Durant l'existence du Barabli, la troupe a interprété 44 revues. Avec sur scène, Dinah Faust, l'épouse de Germain. De son côté, Lionel a découvert le Barabli enfant, lorsque sa marraine et son oncle l'ont amené voir la revue "Ayedolle". "J'ai été tout de suite fasciné", raconte-t-il. Et cet intérêt n'a jamais faibli. Des années durant, il a écumé les ventes aux enchères, les sites spécialisés pour trouver des trésors. Touche-à-tout, cet instituteur de formation a lui-même mis en scène "Enfin, redde m'r nimm devun" plusieurs fois sur les planches du Théâtre de la Choucrouterie, à Strasbourg.
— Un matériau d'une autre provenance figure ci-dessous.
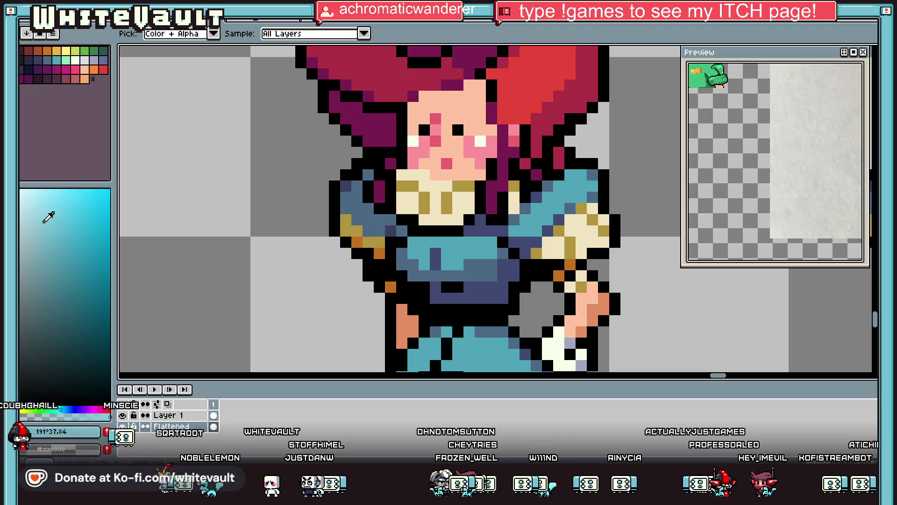
{"action": "scroll", "coordinate": [551, 201], "scroll_direction": "up", "scroll_amount": 3}
{"action": "left_click_drag", "start_coordinate": [526, 224], "coordinate": [594, 168]}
Le Barabli, inspiration de la Choucrouterie
Pour Lionel Heinerich, la Choucrouterie est le descendant direct du Barabli. Seule petite différence qu'il note : la musique, plutôt constituée de reprises pour le cabaret de Roger Siffer, tandis que le Barabli comptait sur les compositions de son musicien attitré, Mario Hirlé. Roger Siffer, fondateur de la Chouc', a lui-même joué durant deux saisons dans la revue du Barabli. "Il considérait Germain Muller comme son papa de théâtre, et n'a osé sortir sa propre revue qu'après sa mort", poursuit le collectionneur. Ainsi, satirique et piquant, surtout avec les politiques, le cabaret de la Chouc' a marché sur les traces du Barabli. Et cela lui a plutôt réussi.